Regulation 13/2016 has been welcomed by law enforcement agencies including the KPK and it is anticipated that the frequency of corporate prosecutions will increase. Companies operating in Indonesia should ensure that they have the appropriate internal policies and procedures in place to prevent the carrying out of criminal acts such as bribery on their behalf. It is likely that the type of policies and processes that the Indonesian authorities will expect to see will not be dissimilar to the prevention measures that multi-national companies were required to implement when the UK Bribery Act came into force in July 2011.

Investigators subject to closer supervision

On 11 January 2017, the Constitutional Court rendered Decision No. 130/PUU-XIII/2015 (“Decision 130”), which will require investigators (including the Indonesian Police) to now serve a letter (“SPDP”) on the prosecutor, the reporting party, and the reported party notifying the commencement of a criminal investigation within seven days after the issuance of the investigation warrant.

Article 109(1) of the KUHAP provided only that investigators should serve the SPDP on the prosecutor and did not establish a deadline for doing so. This resulted in weak or inadequate supervision of investigations by public prosecutors. Before Decision 130, it was not uncommon for investigators to notify the prosecutor of the commencement of a criminal investigation only at the last minute when the case dossier was nearly or fully completed. Many believe that this was intended to limit the involvement of public prosecutors in investigations.

Decision 130 was issued in response to submissions made by several human rights activists who took the view that the situation described above had created legal uncertainty and resulted in inadequate checks and balances. The Constitutional Court agreed with the submissions, ruling that the SPDP should be served within 7 days of the commencement of an investigation and confirming that, in addition to the prosecutor, both the reporting and reported parties have a right to receive the SPDP.

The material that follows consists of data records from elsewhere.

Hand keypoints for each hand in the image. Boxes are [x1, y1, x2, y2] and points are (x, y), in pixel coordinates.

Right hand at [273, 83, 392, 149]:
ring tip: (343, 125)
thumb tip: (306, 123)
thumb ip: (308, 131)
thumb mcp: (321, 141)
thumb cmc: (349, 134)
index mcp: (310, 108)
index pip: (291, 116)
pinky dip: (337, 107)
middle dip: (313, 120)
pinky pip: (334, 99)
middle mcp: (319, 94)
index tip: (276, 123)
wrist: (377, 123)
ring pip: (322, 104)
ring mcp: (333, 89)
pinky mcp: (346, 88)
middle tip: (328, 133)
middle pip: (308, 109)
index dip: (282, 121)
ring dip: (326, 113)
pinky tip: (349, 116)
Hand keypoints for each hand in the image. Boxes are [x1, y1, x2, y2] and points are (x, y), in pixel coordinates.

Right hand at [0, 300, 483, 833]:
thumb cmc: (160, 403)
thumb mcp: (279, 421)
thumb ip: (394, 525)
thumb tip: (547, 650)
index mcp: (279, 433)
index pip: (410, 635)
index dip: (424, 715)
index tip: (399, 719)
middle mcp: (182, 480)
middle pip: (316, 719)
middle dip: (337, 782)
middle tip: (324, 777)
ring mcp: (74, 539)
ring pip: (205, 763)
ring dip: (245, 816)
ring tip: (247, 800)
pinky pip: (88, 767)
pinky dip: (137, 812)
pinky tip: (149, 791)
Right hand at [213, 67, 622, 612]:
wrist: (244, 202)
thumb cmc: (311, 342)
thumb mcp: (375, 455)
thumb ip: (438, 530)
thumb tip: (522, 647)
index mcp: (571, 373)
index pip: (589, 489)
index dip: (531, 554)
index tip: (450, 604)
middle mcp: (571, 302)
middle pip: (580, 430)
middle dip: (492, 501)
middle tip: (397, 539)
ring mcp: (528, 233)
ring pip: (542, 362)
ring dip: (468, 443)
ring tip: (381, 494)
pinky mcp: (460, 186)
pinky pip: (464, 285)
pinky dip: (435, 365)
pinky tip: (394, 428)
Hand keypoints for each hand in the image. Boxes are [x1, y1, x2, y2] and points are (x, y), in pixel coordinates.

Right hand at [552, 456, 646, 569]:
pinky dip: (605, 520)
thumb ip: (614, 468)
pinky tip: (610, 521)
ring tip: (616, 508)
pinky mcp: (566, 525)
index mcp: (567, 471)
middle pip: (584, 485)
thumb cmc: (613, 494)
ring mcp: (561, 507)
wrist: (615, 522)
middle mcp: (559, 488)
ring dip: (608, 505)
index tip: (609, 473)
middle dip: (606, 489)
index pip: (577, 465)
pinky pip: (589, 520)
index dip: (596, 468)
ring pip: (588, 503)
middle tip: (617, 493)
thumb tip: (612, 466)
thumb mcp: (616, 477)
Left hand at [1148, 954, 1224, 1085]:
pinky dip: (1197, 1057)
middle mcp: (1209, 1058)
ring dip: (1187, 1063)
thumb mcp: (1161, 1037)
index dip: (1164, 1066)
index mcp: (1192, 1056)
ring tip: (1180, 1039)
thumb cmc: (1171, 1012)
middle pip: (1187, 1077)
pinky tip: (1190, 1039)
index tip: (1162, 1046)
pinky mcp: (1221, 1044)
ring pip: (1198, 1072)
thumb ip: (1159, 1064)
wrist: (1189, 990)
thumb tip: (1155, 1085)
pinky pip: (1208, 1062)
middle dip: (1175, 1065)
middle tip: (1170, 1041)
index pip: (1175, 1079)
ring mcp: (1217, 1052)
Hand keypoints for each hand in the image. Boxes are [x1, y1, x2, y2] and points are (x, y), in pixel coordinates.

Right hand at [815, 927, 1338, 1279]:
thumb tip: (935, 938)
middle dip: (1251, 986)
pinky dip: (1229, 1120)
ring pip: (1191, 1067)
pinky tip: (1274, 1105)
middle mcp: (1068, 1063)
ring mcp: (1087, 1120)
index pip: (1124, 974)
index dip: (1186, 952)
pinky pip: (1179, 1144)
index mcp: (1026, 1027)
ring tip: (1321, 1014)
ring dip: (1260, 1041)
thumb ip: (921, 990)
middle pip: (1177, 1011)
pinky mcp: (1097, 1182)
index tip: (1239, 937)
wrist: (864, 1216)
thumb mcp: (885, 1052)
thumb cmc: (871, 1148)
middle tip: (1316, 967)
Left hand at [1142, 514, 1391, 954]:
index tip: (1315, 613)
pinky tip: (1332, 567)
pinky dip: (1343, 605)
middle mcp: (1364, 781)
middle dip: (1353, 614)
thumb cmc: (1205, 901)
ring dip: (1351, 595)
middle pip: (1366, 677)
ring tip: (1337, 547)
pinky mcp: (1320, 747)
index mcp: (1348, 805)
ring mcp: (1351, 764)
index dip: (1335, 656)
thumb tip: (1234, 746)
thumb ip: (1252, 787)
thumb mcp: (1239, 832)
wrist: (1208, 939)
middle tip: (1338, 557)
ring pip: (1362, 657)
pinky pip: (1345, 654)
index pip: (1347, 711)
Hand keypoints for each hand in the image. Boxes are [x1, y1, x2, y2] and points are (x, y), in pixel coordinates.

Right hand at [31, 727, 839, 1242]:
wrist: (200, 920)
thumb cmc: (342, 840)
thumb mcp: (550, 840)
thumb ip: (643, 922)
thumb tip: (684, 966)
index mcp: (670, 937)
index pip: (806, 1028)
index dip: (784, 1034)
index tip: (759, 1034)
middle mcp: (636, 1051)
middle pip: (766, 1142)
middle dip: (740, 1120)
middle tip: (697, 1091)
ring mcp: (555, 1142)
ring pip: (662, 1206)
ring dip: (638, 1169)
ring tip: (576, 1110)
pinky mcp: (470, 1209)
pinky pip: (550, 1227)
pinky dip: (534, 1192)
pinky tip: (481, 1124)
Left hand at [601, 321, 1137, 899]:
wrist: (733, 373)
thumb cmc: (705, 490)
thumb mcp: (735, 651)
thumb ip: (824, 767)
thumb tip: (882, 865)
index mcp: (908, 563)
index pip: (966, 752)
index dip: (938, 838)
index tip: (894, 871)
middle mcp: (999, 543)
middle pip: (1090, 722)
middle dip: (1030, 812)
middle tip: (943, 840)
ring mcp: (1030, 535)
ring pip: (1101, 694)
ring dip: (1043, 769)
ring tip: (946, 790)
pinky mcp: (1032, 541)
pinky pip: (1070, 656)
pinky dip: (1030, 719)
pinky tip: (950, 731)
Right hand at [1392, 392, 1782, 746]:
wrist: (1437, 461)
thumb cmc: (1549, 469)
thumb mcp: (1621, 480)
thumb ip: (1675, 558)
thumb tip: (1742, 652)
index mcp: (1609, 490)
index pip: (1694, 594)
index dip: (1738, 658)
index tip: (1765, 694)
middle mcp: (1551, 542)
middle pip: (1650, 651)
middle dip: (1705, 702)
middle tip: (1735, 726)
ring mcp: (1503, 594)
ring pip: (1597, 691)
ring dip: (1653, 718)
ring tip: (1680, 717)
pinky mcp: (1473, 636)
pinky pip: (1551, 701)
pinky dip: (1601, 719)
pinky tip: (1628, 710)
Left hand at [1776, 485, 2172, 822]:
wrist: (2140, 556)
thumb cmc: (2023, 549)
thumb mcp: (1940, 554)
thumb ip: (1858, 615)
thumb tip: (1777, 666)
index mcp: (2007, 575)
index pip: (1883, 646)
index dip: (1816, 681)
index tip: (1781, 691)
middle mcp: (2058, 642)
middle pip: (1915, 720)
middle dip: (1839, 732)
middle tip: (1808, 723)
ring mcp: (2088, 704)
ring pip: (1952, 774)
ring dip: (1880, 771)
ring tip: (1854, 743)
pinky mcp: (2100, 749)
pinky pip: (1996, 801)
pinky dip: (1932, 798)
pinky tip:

In practice, the service of the SPDP on all parties involved paves the way for the reporting and reported parties to request the prosecutor to exercise closer supervision over the investigation process. It is possible that the new rule will reduce the number of spurious criminal investigations initiated by disgruntled commercial parties as a tactic to gain leverage in relation to the settlement of disputes. The new rule will also mean parties subject to investigation will be forewarned and better able to prepare their defence.